• _WORK TO COMPLETE_:
Give the number of lines in the following entries that contain the word "pixels", with nothing added.

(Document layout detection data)
--*--

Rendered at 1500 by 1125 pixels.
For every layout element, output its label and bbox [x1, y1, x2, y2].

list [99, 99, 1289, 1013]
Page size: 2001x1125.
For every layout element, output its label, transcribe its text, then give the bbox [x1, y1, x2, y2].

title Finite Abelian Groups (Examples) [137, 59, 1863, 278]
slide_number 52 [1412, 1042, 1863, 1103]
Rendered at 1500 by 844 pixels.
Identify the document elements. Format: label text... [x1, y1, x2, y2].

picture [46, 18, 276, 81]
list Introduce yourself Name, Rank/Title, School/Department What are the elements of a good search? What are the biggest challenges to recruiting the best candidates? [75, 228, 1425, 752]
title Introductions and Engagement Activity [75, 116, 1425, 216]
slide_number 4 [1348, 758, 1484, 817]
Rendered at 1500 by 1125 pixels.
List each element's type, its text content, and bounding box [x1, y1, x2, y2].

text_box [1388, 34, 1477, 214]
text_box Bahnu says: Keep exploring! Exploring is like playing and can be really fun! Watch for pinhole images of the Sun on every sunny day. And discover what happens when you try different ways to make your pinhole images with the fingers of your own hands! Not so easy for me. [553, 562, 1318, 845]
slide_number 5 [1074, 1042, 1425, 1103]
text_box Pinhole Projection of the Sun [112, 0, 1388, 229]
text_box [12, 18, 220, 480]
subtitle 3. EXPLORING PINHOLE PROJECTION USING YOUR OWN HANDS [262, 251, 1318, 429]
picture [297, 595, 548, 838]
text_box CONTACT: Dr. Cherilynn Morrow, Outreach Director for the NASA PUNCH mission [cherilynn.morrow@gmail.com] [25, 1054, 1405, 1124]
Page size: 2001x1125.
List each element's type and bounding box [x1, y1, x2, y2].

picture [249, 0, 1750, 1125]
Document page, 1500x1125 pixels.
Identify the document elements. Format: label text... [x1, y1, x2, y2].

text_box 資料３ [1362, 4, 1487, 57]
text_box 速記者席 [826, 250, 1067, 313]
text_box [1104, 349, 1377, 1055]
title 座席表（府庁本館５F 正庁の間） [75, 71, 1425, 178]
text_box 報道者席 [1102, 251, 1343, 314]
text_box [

--*--

• _SOLUTION TO THIS PROBLEM_:
4